BEGIN DATA IN THIS EXERCISE

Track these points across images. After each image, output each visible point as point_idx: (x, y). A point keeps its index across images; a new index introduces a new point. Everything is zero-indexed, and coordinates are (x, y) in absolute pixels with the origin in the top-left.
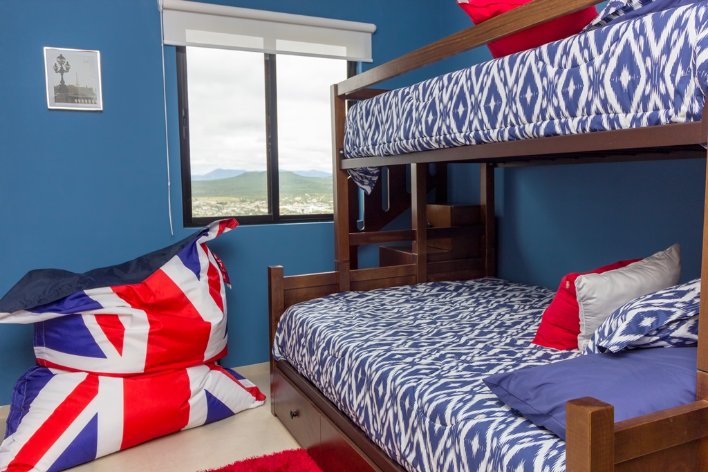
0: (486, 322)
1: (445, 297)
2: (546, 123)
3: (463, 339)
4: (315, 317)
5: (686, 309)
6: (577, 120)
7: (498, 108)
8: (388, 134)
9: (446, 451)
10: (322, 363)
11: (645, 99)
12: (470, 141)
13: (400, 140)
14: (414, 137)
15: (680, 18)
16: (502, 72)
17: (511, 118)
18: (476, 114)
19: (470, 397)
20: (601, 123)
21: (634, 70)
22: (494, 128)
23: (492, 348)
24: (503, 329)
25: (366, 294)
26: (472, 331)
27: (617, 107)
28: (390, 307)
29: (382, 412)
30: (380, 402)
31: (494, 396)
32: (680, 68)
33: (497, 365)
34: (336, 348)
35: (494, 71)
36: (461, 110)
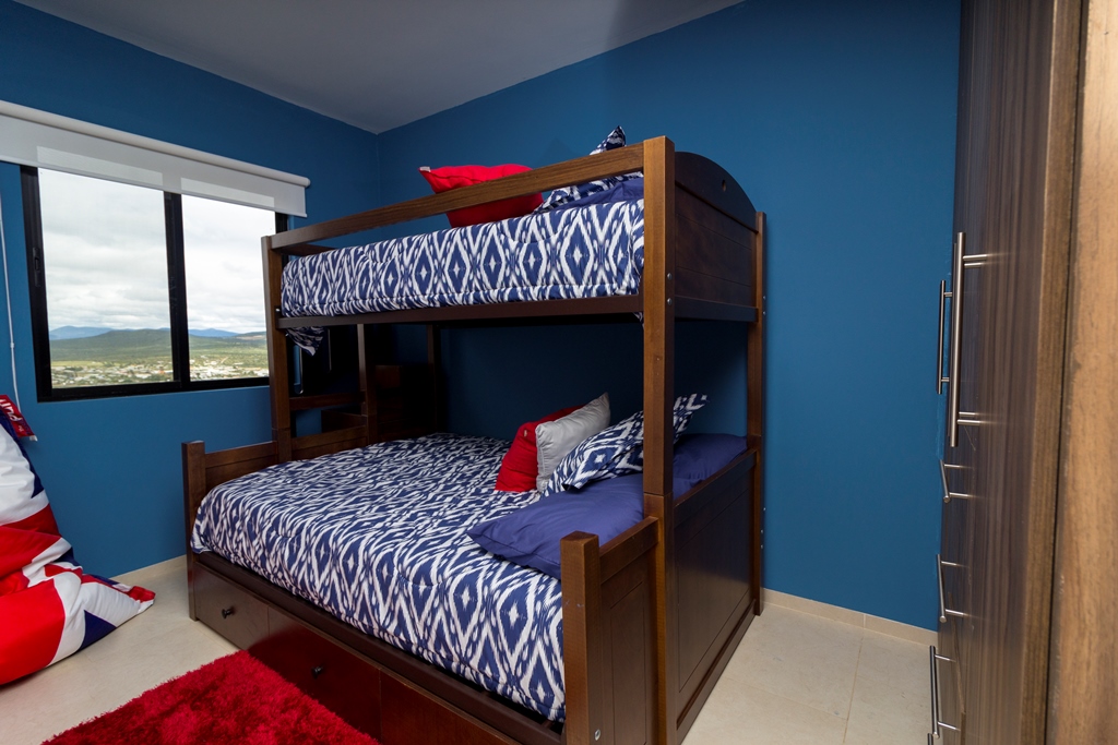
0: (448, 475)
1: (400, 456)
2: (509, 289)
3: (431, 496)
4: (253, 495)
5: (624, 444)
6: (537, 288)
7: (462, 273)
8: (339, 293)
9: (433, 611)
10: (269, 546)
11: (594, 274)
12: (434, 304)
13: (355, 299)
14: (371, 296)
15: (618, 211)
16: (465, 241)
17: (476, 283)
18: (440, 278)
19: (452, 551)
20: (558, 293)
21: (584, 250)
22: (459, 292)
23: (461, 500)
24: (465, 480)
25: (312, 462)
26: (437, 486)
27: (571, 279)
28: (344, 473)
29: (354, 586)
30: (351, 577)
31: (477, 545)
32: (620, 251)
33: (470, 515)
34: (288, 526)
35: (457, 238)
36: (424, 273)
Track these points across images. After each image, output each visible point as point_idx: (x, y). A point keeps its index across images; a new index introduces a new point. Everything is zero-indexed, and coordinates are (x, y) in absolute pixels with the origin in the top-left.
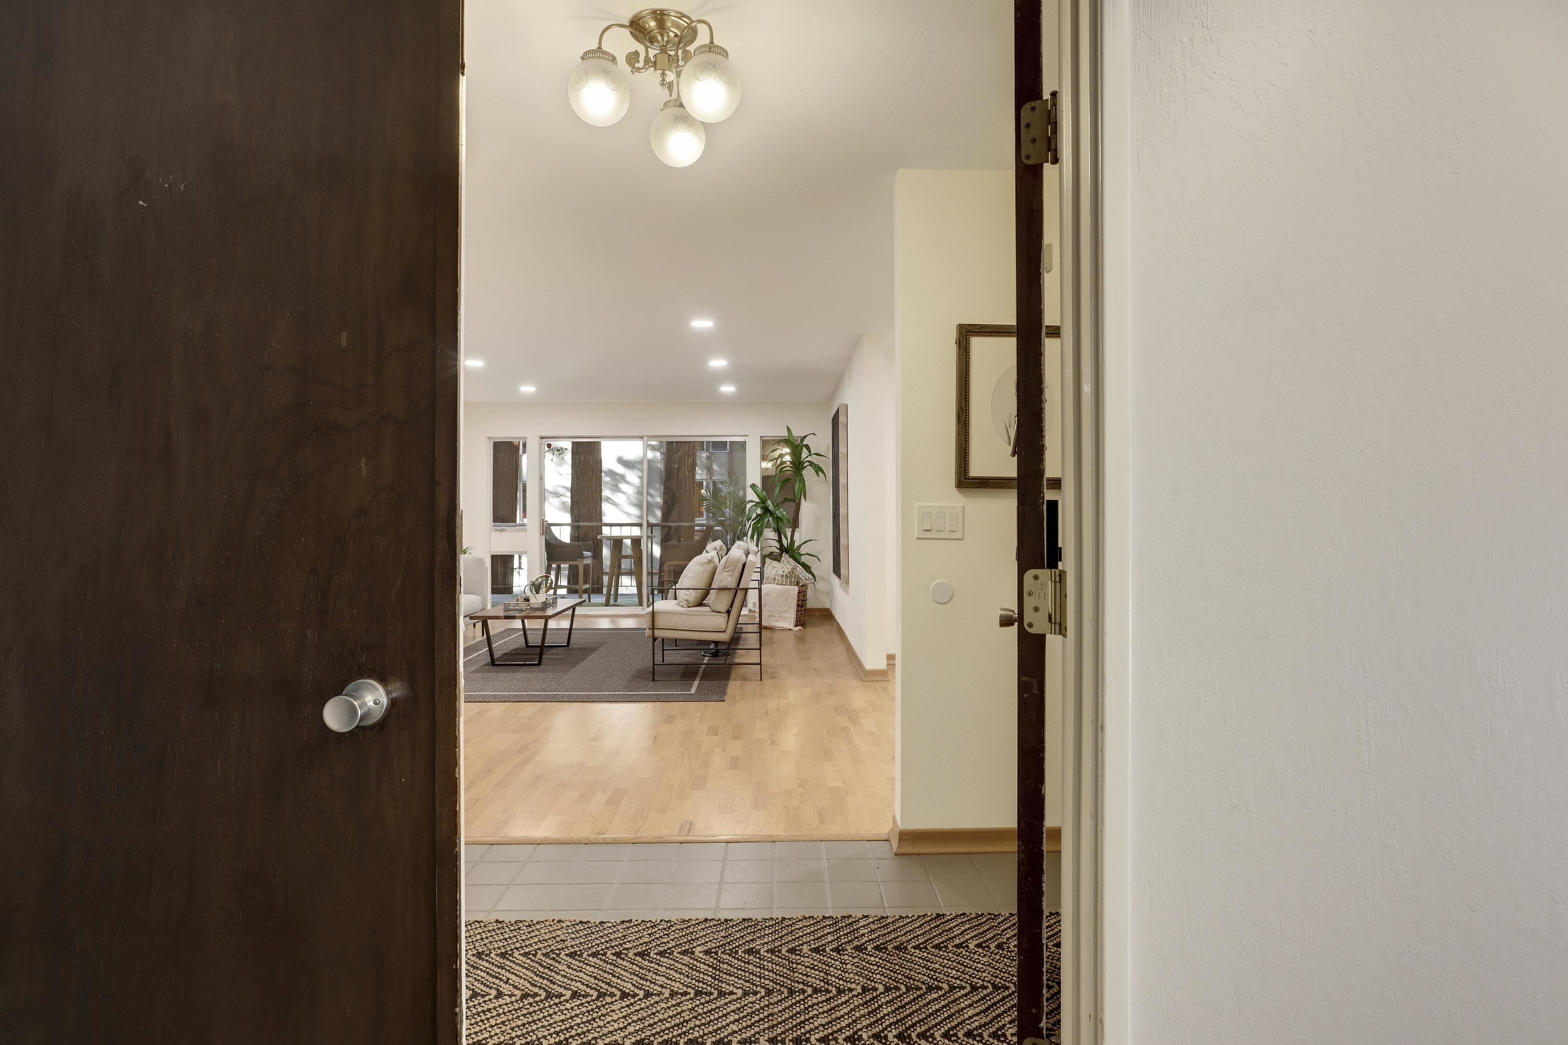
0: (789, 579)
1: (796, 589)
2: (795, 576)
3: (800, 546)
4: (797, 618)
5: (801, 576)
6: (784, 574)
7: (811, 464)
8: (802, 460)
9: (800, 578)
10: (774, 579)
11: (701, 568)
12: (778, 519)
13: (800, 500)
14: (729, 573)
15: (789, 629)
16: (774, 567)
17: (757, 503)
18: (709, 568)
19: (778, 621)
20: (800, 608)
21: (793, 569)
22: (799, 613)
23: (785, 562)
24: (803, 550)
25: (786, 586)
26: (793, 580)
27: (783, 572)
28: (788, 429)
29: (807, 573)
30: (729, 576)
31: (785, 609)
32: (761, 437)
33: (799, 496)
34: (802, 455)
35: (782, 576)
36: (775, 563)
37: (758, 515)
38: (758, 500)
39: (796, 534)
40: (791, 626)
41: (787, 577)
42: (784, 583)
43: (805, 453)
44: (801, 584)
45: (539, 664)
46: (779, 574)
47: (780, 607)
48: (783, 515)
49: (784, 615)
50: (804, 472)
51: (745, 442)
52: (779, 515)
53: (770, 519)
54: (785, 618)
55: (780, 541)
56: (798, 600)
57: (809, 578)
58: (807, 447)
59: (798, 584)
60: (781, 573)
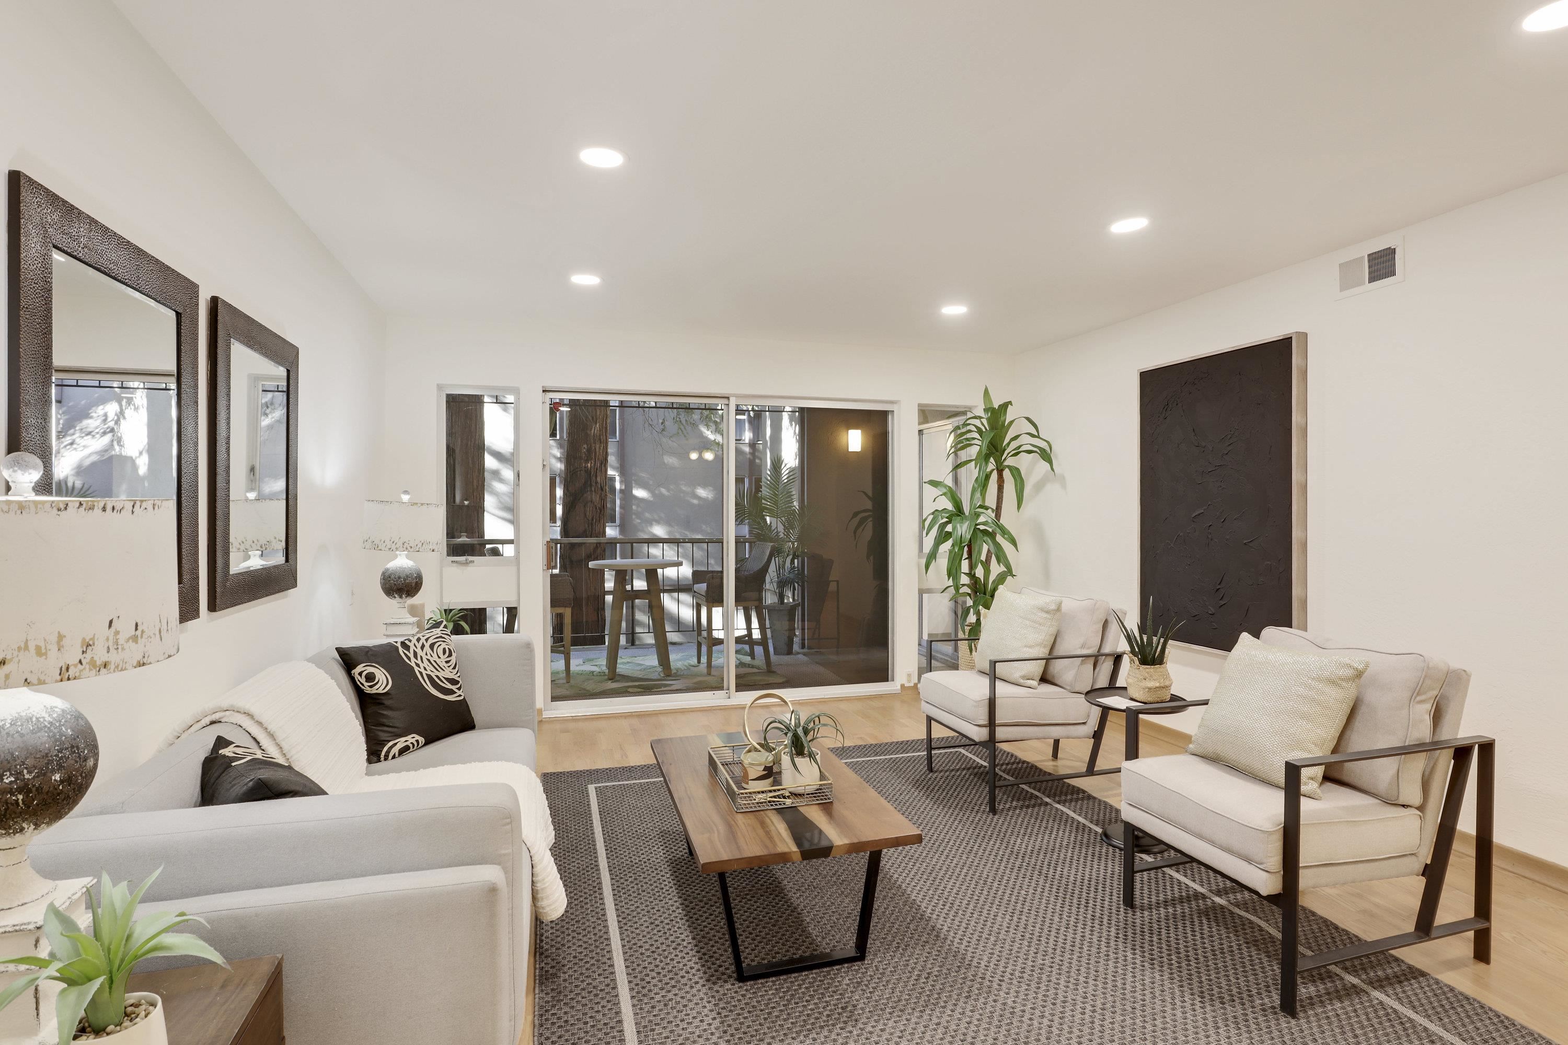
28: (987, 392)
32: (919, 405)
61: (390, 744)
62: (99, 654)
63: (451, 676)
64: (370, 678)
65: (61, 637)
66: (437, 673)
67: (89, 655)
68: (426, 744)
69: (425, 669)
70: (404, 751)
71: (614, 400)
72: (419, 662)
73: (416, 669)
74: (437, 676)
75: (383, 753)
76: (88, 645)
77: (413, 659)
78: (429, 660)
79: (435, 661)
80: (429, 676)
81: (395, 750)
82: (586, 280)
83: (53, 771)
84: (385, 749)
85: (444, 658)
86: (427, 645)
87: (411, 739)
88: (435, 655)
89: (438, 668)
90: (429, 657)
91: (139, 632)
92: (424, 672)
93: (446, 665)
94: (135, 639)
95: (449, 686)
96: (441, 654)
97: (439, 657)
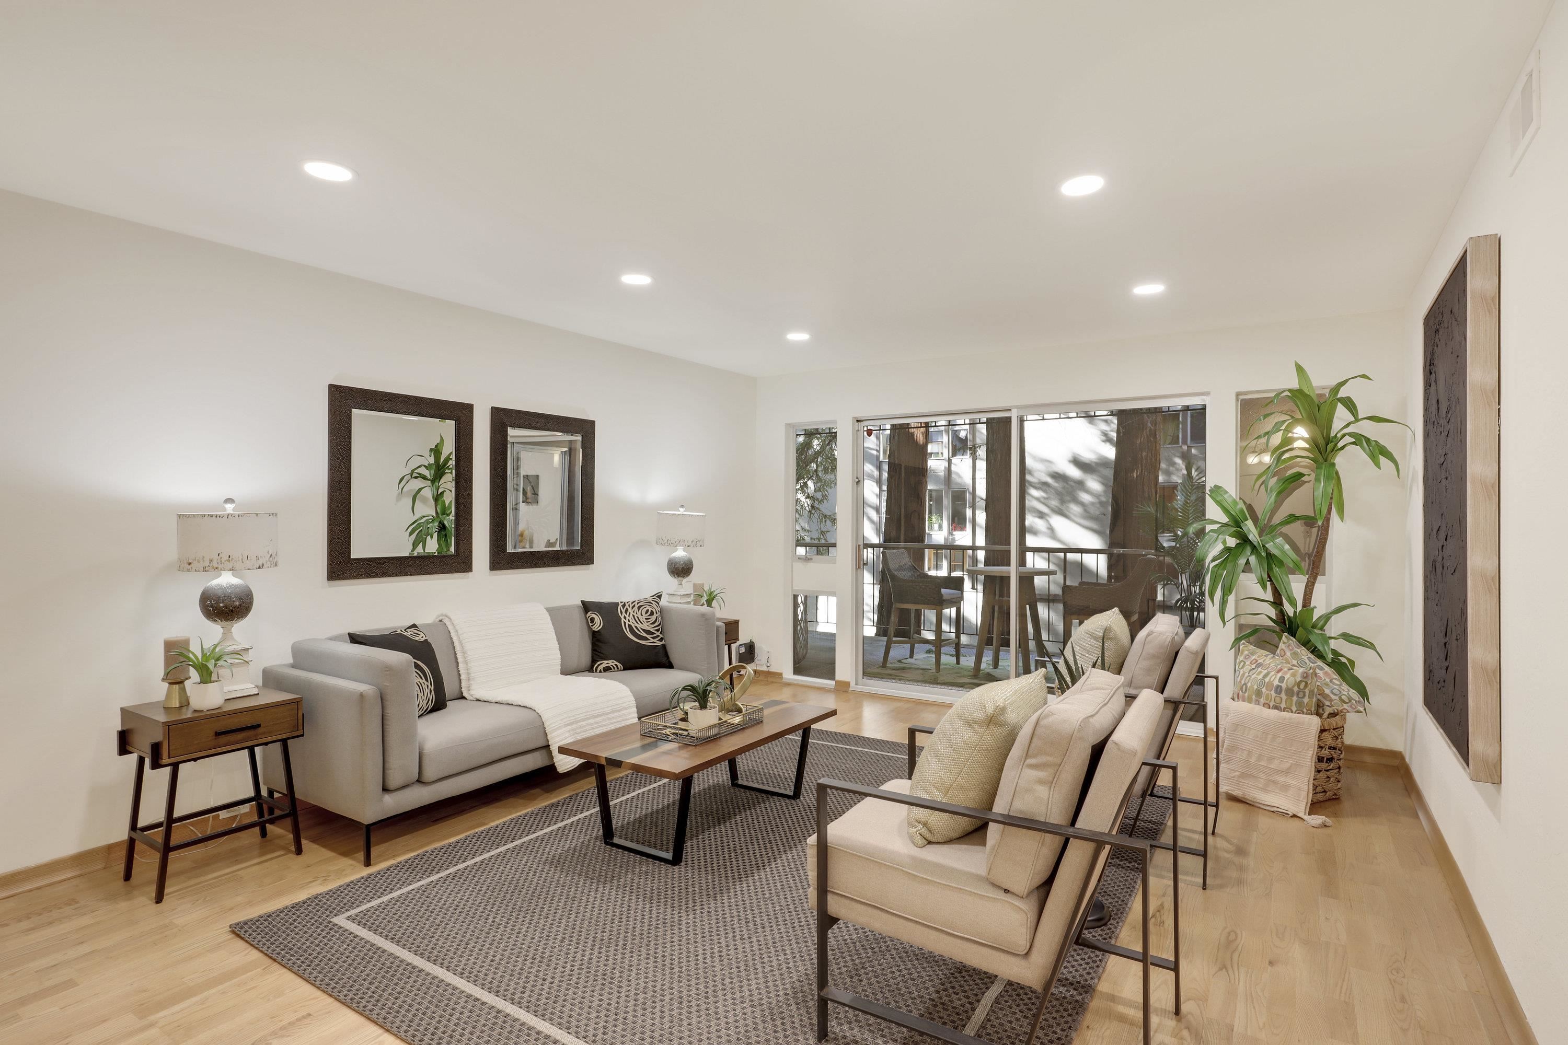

END DATA IN THIS EXERCISE

WORK INSTRUCTION =>
As listed above, the lines from the line with "25: (366, 294)" to the line with "35: (494, 71)" are to be echoed exactly, with both ends included and nothing added.

OUTPUT =>
25: (366, 294)
26: (472, 331)
27: (617, 107)
28: (390, 307)
29: (382, 412)
30: (380, 402)
31: (494, 396)
32: (680, 68)
33: (497, 365)
34: (336, 348)
35: (494, 71)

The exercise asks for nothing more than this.